There are several appetizers - we order three of them in multiples, 'cause that's the way we roll - and then the evening's menu. There are two set menus, one "Thali" (with vegetarian options) with ten or eleven dishes, and one "Smali" with five or six dishes. A thali, apparently, is an Indian meal served in many small bowls or plates arranged on a round tray. The details are a little blurry, but this is what I remember: Eggplant "fries," salty-sweet and a bit squishy. Little tartlets of Taleggio cheese, leeks, apples, and dill, with a meltingly crumbly crust. Deep-fried mussels, crisp outside, soft inside, apparently a signature dish. The "Thali" arrives, with all sorts of exciting things in little dishes. The largest dishes are a saké-marinated cod with a cucumber salad, sweet and warm and cool and spicy all at once, and a piece of braised pork belly served on a bed of shredded Napa cabbage, probably some of the best pork belly I have ever eaten in a restaurant. In the middle is another bowl of rice capped with a flap of oven-blistered naan sprinkled with tiny black seeds. There is a sweet-tart gazpacho made with some sort of melon, a bowl of chickpeas in a light dressing, watermelon-and-lime pickle, Romano beans with hazelnuts, and sweet little beets. (Does no one trim the ends of beans anymore? Is it just me?). There is not too much of anything, but just enough so you are satisfied with the range of flavors and textures before you. It is like the grand menu at a fancy restaurant, but only better, because the atmosphere is friendly and casual, and everything comes at once, instead of in an interminable procession of courses. And then it is time for dessert, which none of us can resist.
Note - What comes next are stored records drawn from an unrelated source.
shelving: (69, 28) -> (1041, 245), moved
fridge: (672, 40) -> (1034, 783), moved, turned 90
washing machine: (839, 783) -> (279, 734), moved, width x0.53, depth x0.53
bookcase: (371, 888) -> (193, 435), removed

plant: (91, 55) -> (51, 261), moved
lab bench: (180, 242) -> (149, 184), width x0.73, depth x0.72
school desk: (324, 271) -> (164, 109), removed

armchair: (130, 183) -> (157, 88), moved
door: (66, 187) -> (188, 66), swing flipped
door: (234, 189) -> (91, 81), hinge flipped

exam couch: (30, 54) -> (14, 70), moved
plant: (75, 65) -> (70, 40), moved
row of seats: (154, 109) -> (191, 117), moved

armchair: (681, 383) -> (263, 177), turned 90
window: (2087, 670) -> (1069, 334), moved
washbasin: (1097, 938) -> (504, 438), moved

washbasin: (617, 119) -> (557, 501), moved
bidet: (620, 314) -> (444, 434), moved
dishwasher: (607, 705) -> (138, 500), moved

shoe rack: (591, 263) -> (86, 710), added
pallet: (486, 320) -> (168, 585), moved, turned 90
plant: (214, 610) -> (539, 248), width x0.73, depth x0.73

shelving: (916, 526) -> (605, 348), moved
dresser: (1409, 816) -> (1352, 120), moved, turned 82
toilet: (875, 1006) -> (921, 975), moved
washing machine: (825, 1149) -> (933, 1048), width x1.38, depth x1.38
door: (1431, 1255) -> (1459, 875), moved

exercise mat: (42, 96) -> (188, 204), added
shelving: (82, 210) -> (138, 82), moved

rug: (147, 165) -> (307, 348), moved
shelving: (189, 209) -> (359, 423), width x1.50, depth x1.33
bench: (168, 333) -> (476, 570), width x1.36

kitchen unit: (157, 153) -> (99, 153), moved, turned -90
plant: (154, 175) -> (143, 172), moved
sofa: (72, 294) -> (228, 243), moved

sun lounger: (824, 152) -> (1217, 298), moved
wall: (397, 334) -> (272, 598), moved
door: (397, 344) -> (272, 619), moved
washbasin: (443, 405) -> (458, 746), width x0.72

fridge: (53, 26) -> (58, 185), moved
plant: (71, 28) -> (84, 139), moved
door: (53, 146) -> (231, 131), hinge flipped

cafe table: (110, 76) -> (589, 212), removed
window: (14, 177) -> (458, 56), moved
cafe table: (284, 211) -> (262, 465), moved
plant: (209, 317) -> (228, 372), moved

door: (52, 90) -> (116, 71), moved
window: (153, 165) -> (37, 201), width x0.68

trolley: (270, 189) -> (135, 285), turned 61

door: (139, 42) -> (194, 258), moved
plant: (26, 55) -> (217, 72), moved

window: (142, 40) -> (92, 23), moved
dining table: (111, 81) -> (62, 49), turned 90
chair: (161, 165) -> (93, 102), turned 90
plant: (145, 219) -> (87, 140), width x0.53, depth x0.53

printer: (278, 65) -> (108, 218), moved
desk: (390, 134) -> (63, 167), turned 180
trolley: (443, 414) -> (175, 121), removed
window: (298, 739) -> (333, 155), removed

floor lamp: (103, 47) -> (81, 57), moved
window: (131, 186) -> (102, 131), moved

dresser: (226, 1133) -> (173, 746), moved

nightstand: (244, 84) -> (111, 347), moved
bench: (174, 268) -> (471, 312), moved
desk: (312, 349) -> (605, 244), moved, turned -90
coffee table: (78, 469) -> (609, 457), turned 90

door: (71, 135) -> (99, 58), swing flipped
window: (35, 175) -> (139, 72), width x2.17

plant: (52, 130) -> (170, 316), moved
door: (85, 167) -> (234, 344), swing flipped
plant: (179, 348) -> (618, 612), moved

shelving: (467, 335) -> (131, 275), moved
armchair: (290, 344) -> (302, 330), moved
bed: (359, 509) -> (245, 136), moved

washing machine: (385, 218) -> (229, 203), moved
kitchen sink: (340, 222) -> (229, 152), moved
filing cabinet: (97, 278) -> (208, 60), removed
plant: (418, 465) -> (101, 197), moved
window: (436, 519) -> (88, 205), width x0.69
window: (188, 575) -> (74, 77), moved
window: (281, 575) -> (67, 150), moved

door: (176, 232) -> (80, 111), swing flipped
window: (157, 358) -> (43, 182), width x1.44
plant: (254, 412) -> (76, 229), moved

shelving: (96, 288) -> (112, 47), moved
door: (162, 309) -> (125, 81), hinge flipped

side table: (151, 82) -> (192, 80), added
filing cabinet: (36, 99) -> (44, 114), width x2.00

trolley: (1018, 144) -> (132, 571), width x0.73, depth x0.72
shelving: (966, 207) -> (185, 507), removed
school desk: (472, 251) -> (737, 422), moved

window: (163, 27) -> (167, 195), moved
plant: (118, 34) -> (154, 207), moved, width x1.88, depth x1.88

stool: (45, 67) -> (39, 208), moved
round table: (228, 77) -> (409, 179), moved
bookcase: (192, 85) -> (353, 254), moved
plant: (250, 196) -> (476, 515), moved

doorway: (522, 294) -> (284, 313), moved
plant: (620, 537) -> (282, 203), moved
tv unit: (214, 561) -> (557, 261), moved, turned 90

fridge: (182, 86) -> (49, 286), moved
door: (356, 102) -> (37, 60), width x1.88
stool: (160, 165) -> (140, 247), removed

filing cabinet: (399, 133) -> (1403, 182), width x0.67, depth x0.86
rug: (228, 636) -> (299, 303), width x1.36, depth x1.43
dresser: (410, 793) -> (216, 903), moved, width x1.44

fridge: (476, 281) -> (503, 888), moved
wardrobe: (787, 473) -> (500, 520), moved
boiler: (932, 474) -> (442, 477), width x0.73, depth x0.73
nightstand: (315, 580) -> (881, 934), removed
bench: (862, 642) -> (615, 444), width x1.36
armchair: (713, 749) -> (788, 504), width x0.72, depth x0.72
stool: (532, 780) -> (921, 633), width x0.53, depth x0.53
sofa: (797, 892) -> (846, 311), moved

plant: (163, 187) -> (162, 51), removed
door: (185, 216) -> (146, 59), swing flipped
We pass around a "rocky rose sundae" made with chocolate sorbet, Marcona almonds, marshmallows, rose-water syrup, and whipped cream, and another glass of chocolate malt ice cream. I have a plum tart oozing cream on top, with a sweet version of that same meltingly crumbly crust that supported the apple-dill-Taleggio tart from the beginning of the meal. Someone hands me a bite of a deep-dish pear tart, wrapped in a pastry scented with, I think, celery seed. Everything is gently flavored with all kinds of mysterious (mysterious to me, at least) herbs and spices, most of which I can't quite identify, and it is somehow strange and exciting all at once. I am dizzy with food (and with framboise-and-elderflower spiked vodka) and cannot wait until I come here again. Soon. I say this all the time, and I hope to mean it, for once.
We walk out to the car through the back door, past raised garden beds planted with herbs and greens, all still young and tender. I am sure they will find their way into the kitchen, and onto our plates, the way the food here has already made its way into my heart.